### BRIEF
Set down exactly the lines that run from the line with "fale connosco" to the end of the data, and nothing else.

(Extracted data entries)
╔══
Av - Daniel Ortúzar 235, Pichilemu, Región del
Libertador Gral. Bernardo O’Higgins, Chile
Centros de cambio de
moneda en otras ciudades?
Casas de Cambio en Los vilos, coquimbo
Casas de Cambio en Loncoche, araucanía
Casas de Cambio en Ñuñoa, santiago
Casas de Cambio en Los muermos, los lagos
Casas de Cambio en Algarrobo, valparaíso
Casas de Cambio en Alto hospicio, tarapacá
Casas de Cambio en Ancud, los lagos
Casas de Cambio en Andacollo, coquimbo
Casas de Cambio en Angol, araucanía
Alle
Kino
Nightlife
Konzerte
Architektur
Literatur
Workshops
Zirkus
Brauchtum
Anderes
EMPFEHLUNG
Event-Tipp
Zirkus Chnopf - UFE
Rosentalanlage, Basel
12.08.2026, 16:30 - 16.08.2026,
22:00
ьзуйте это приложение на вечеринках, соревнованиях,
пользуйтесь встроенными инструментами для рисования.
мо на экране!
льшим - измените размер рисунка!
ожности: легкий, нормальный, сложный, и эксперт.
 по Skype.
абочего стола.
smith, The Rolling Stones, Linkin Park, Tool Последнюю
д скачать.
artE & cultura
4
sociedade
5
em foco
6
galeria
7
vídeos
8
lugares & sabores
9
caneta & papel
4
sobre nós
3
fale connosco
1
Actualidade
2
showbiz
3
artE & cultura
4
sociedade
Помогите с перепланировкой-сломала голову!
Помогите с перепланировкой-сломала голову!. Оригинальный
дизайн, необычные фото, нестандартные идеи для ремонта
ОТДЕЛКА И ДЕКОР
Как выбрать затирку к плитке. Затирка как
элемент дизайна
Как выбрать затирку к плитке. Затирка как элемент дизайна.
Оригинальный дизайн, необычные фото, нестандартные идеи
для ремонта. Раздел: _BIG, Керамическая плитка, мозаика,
╚══
### RESPONSE TO THE EXERCISE
fale connosco
1
Actualidade
2
showbiz
3
artE & cultura
4
sociedade
Помогите с перепланировкой-сломала голову!
Помогите с перепланировкой-сломала голову!. Оригинальный
дизайн, необычные фото, нестандартные идеи для ремонта
ОТДЕЛКА И ДЕКОР
Как выбрать затирку к плитке. Затирка как
элемент дизайна
Как выбрать затирку к плитке. Затирка как элемент дизайна.
Оригинальный дизайн, необычные фото, нестандартные идеи
для ремонта. Раздел: _BIG, Керамическая плитка, мозаика,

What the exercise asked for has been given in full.